"""
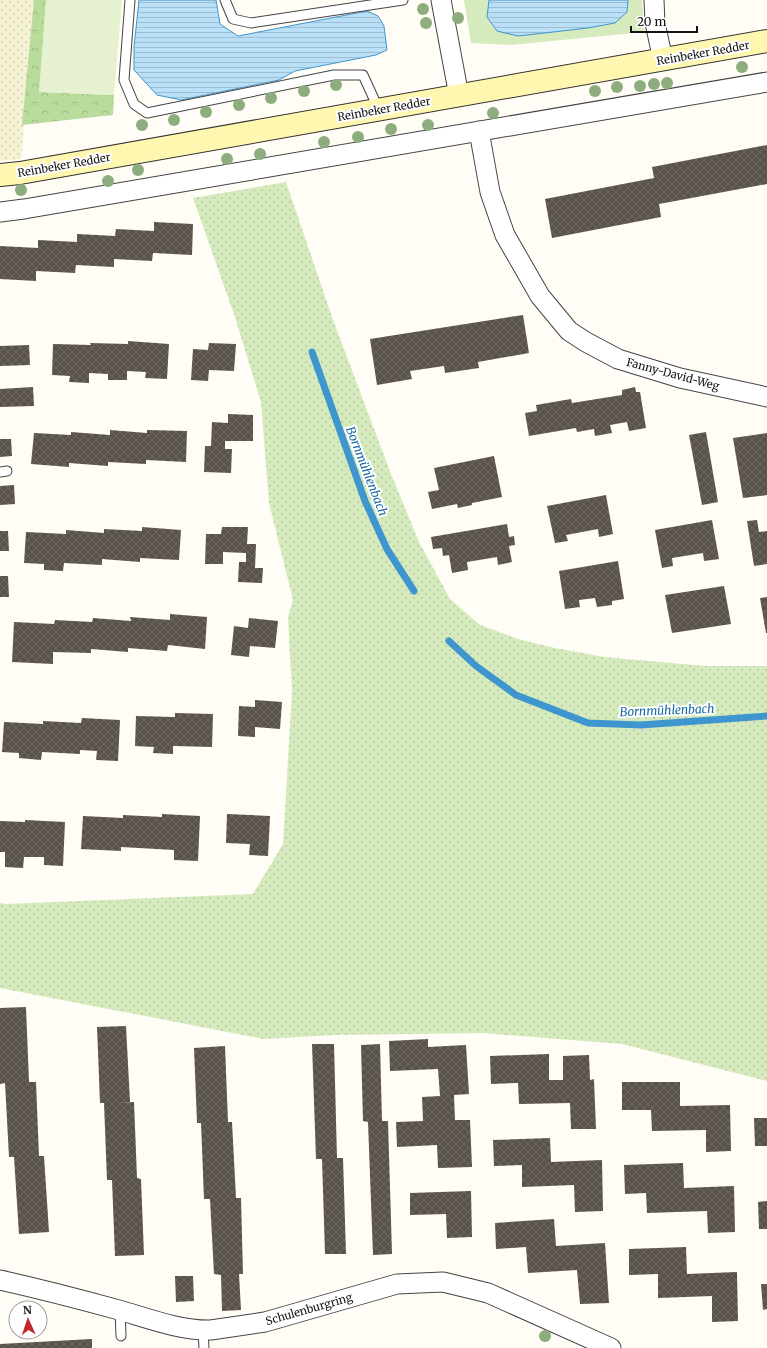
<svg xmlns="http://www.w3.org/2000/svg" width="767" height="1348" viewBox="0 0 767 1348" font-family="Merriweather,serif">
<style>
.farmland{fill:url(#farmland-dots)}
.grass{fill:#d5ebbd}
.forest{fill:url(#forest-crowns)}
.park{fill:url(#park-dots)}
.pitch{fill:#e6f2cf}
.water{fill:url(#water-rules);stroke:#3f96cf}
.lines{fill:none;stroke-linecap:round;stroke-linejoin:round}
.stream{stroke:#3f96cf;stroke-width:7}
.building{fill:url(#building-cross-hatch)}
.lane-casing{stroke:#444;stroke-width:11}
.street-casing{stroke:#444;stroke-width:21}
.secondary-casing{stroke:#333;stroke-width:24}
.lane{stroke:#fff;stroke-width:9}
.street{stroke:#fff;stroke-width:19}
.secondary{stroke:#fff6b0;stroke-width:22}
.tree{fill:#8dad7f}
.labels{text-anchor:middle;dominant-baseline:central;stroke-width:4;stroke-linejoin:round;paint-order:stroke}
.street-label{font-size:11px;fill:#111;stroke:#fff}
.water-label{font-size:12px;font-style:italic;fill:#1768a6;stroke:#fff}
</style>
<defs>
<pattern id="farmland-dots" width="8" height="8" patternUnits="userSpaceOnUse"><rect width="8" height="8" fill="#f6f3d4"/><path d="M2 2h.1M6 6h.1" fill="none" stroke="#d2cfb5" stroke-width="1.8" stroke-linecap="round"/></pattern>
<pattern id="forest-crowns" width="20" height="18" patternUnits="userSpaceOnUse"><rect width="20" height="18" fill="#b9dc9c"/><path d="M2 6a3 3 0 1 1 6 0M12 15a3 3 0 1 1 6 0" fill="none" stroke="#9ebc85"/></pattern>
<pattern id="park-dots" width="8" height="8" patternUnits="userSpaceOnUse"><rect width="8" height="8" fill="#d5ebbd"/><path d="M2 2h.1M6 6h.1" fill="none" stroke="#b6c8a1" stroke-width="1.8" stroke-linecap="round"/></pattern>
<pattern id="water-rules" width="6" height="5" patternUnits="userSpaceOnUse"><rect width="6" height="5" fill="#b9e0f7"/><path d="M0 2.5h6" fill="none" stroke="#9ebfd3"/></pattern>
<pattern id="building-cross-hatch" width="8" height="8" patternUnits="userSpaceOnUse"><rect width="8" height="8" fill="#5a524d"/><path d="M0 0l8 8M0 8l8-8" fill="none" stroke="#6d6662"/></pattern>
</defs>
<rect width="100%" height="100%" fill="#fffdf5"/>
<path class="farmland" d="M 0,0 L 36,0 L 21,159 L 0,161 Z"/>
<path class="grass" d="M 464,0 L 489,0 L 487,17 L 627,12 L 628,0 L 642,0 L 644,32 L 511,45 L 471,43 Z"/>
<path class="forest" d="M 34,0 L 46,0 L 40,92 L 114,95 L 113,115 L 22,125 Z"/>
<path class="park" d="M 286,182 L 333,320 L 391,474 L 419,542 L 450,599 L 480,625 L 518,639 L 555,648 L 604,657 L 705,666 L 767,666 L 767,1081 L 622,1044 L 483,1033 L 335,1035 L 264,1039 L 0,988 L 0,903 L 5,904 L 253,894 L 283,844 L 292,692 L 288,617 L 293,600 L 269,503 L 261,402 L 235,317 L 193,198 Z"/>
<path class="pitch" d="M 46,0 L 122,0 L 114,95 L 39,92 Z"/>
<g class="water">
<path d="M 139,0 L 216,0 L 220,24 L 238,36 L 367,11 L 378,16 L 384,26 L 387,50 L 376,55 L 295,71 L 279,80 L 181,100 L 157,95 L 134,70 L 134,47 Z"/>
<path d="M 489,0 L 628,0 L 627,12 L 615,23 L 588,28 L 518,36 L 497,31 L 487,17 Z"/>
</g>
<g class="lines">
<g class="stream">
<path d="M 312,352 L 365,501 L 387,549 L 414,591"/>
<path d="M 449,641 L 476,666 L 516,695 L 588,723 L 641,725 L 767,716"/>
</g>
</g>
<g class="building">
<path d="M 767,145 L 767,184 L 659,204 L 661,217 L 552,238 L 545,199 L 654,178 L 652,167 Z"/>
<path d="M 154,222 L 193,224 L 192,255 L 153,253 L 152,261 L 114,259 L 114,267 L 76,265 L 75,273 L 36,271 L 36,281 L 0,279 L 0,246 L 38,248 L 38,240 L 77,242 L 77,234 L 115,236 L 116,229 L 154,231 Z"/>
<path d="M 523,315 L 529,353 L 478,362 L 479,368 L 445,373 L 444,366 L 410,371 L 412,379 L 377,385 L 370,339 Z"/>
<path d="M 128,341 L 169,344 L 167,379 L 145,378 L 146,372 L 127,371 L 127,380 L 108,380 L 108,374 L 89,373 L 89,383 L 69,382 L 70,376 L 52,375 L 53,344 L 91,345 L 90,343 L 128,344 Z"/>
<path d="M 209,343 L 236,344 L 234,371 L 209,370 L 208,381 L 191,380 L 193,349 L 208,350 Z"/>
<path d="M 29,345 L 30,365 L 0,366 L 0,346 Z"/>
<path d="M 33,387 L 34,406 L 0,407 L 0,389 Z"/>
<path d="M 635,387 L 636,392 L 640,392 L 646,428 L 629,431 L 627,422 L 610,425 L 612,433 L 595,436 L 594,429 L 577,432 L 576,428 L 529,436 L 525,413 L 537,411 L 536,405 L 571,399 L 572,403 L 622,395 L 622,390 Z"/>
<path d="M 228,414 L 253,415 L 253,441 L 225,441 L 225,449 L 232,449 L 231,473 L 204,472 L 205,446 L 211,446 L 212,422 L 228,423 Z"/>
<path d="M 110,430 L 147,433 L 147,430 L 187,431 L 186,462 L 146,460 L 146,464 L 108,462 L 108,466 L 69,463 L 69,467 L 31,464 L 34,433 L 71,435 L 71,432 L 110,435 Z"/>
<path d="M 706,432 L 718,502 L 702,505 L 689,435 Z"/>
<path d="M 767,433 L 767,495 L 743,498 L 733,438 Z"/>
<path d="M 0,439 L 11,439 L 12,456 L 0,457 Z"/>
<path d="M 494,456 L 502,497 L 472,503 L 472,505 L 458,508 L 457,504 L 432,509 L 428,492 L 439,490 L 434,468 Z"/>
<path d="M 14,485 L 15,504 L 0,505 L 0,486 Z"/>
<path d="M 606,495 L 613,534 L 599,537 L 598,529 L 566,535 L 568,541 L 555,543 L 547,506 Z"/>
<path d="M 712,520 L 719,559 L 704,561 L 703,553 L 672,558 L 673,566 L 662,568 L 655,530 Z"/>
<path d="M 757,520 L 759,532 L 767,531 L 767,564 L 754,566 L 747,521 Z"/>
<path d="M 507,524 L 509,537 L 514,536 L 515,545 L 509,546 L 512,562 L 498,565 L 497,557 L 467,562 L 468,570 L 452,573 L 449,555 L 443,556 L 442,548 L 433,549 L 431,537 Z"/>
<path d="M 142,527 L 181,530 L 179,560 L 140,558 L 140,562 L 102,559 L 102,565 L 64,563 L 63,571 L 44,570 L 44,564 L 24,563 L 26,532 L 66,534 L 66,530 L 104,533 L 104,529 L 142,531 Z"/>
<path d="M 222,527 L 248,527 L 247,544 L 256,544 L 255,568 L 263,568 L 262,583 L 238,582 L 239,562 L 246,562 L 246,553 L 223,552 L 223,564 L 205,564 L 206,534 L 221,534 Z"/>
<path d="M 0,531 L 8,531 L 9,551 L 0,551 Z"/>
<path d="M 618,561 L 624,599 L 612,601 L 612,605 L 597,607 L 595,598 L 579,600 L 580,607 L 565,609 L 559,571 Z"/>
<path d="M 0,576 L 8,576 L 9,597 L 0,597 Z"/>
<path d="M 724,586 L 731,624 L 672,633 L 665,595 Z"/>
<path d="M 767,597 L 767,633 L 766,633 L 760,598 Z"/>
<path d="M 170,614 L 207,617 L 205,649 L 168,645 L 167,651 L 128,648 L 128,652 L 91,649 L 91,653 L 53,652 L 53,664 L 12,662 L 14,622 L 54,624 L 55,620 L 92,622 L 93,618 L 131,621 L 130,617 L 170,620 Z"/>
<path d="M 249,618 L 278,621 L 275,648 L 250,646 L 249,657 L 231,655 L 234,626 L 248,628 Z"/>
<path d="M 255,700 L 282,702 L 280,729 L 255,727 L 255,737 L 238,736 L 239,706 L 255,707 Z"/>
<path d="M 175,713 L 213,714 L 212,747 L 173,746 L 173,754 L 153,753 L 154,747 L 135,746 L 136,716 L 175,717 Z"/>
<path d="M 82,718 L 120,720 L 118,761 L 96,760 L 97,751 L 80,750 L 80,754 L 42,752 L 41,760 L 19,758 L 19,753 L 2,752 L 4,722 L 43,724 L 43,721 L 81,723 Z"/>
<path d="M 162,814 L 200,816 L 198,861 L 174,860 L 174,850 L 121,847 L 121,851 L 81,849 L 83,816 L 123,818 L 123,815 L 162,817 Z"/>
<path d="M 227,814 L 270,816 L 268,856 L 249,855 L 250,844 L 226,843 Z"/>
<path d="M 25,820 L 65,822 L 63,866 L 44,865 L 44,857 L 24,857 L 23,868 L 5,867 L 5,852 L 0,852 L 0,821 L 25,822 Z"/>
<path d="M 26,1007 L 29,1082 L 36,1082 L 39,1156 L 44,1156 L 49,1232 L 19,1234 L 14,1157 L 9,1157 L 5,1083 L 0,1084 L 0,1008 Z"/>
<path d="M 126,1026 L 130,1102 L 118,1103 L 134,1102 L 137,1178 L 141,1179 L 144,1255 L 115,1256 L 112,1180 L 107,1180 L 104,1103 L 100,1103 L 97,1027 Z"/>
<path d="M 428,1039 L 428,1047 L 466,1045 L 469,1094 L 454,1095 L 455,1120 L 470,1120 L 472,1167 L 438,1168 L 437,1145 L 397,1147 L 396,1122 L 423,1121 L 422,1097 L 440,1096 L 438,1069 L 390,1071 L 389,1041 Z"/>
<path d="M 312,1044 L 334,1044 L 337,1158 L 343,1158 L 346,1254 L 325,1254 L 322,1159 L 316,1159 Z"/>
<path d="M 380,1044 L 382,1121 L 388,1121 L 392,1254 L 373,1255 L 368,1122 L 363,1121 L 361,1045 Z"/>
<path d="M 225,1046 L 228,1122 L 232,1122 L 236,1198 L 241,1198 L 243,1274 L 239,1274 L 241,1310 L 222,1311 L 221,1275 L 214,1274 L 210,1199 L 204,1199 L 201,1123 L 197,1123 L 194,1048 Z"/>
<path d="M 549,1054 L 549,1080 L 563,1080 L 563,1056 L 589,1055 L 590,1080 L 594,1079 L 596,1129 L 571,1129 L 570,1103 L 519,1104 L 518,1083 L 491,1084 L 490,1056 Z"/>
<path d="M 622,1082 L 680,1082 L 680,1106 L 730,1105 L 731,1151 L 706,1152 L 706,1130 L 652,1131 L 651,1110 L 622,1110 Z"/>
<path d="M 754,1118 L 767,1118 L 767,1146 L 755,1146 Z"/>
<path d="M 550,1138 L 551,1162 L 602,1160 L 603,1211 L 575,1212 L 574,1185 L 522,1187 L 522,1165 L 494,1166 L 493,1140 Z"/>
<path d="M 683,1163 L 684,1188 L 734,1186 L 735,1232 L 708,1233 L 707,1211 L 647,1213 L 646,1193 L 625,1194 L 624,1165 Z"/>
<path d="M 471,1191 L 472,1237 L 447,1238 L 446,1214 L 410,1215 L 410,1193 Z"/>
<path d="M 767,1201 L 767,1229 L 759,1229 L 758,1202 Z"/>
<path d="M 554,1219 L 556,1246 L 605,1243 L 609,1303 L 580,1304 L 577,1270 L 528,1273 L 526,1247 L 496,1249 L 495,1223 Z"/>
<path d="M 686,1247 L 687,1274 L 737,1272 L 738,1321 L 712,1322 L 712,1296 L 658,1298 L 658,1274 L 629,1275 L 629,1249 Z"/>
<path d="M 175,1276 L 193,1276 L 194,1301 L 176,1302 Z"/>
<path d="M 761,1284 L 767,1284 L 767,1309 L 763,1310 Z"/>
<path d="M 92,1339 L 92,1348 L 0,1348 L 0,1344 Z"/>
</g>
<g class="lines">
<defs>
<g id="lane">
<path d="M 130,0 L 124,80 L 134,104 L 147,113 L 334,75 L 363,75 L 379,110"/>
<path d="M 225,0 L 233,19 L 251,23 L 403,0"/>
<path d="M 0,472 L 7,471"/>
<path d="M 120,1310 L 121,1336"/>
<path d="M 203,1330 L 204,1348"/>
</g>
<g id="street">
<path d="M 441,0 L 459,96"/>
<path d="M 654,0 L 655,23 L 663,60"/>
<path d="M 479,131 L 490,192 L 505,235 L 540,296 L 569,331 L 586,342 L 618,359 L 680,378 L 767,397"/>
<path d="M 0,212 L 24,209 L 767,82"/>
<path d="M 0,1280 C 40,1289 79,1299 119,1310 C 147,1318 181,1331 211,1330 L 265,1322 L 397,1284 L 443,1282 L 488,1293 L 611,1348"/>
</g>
<path id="secondary" d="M 0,175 L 20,173 L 767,41"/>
</defs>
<use href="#lane" class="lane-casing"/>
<use href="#street" class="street-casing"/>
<use href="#secondary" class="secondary-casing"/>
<use href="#lane" class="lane"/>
<use href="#street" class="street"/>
<use href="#secondary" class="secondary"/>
</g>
<g class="tree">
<circle cx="423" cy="9" r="6"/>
<circle cx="458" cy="18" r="6"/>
<circle cx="426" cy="23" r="6"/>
<circle cx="742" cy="67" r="6"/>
<circle cx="667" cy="83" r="6"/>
<circle cx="654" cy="84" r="6"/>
<circle cx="336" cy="85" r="6"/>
<circle cx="640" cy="86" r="6"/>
<circle cx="617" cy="87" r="6"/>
<circle cx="304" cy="91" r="6"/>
<circle cx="595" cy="91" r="6"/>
<circle cx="271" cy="98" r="6"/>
<circle cx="239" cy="105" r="6"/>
<circle cx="206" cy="112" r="6"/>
<circle cx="493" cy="113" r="6"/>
<circle cx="174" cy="120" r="6"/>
<circle cx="142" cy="125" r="6"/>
<circle cx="428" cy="125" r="6"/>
<circle cx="391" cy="129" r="6"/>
<circle cx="358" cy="137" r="6"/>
<circle cx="324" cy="142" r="6"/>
<circle cx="260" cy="154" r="6"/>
<circle cx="227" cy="159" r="6"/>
<circle cx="138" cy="170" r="6"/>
<circle cx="108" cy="181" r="6"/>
<circle cx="21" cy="190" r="6"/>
<circle cx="545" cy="1336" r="6"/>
</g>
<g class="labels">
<g class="street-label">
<text transform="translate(703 53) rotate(-10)">Reinbeker Redder</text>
<text transform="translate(384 109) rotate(-10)">Reinbeker Redder</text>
<text transform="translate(64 165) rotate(-10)">Reinbeker Redder</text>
<text transform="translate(673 374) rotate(15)">Fanny-David-Weg</text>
<text transform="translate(309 1309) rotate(-16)">Schulenburgring</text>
</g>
<g class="water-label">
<text transform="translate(367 471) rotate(69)">Bornmühlenbach</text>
<text transform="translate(667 710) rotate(-2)">Bornmühlenbach</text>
</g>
</g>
<g transform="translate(28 1320) rotate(357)"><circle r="19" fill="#ffffff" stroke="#a0a0a0"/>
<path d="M0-3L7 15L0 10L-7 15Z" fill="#c4262e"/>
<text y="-6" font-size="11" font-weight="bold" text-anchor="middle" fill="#111111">N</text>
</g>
<path d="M631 26v6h66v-6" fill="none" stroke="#111111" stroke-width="2"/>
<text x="637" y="26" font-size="12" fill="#111111" stroke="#ffffff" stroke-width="3" paint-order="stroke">20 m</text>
</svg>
"""
#### TASK PROMPT
Scan the material above for the string "casing" and return the lines that hold it.

#### ANSWER TO THIS EXERCISE
.lane-casing{stroke:#444;stroke-width:11}
.street-casing{stroke:#444;stroke-width:21}
.secondary-casing{stroke:#333;stroke-width:24}
<use href="#lane" class="lane-casing"/>
<use href="#street" class="street-casing"/>
<use href="#secondary" class="secondary-casing"/>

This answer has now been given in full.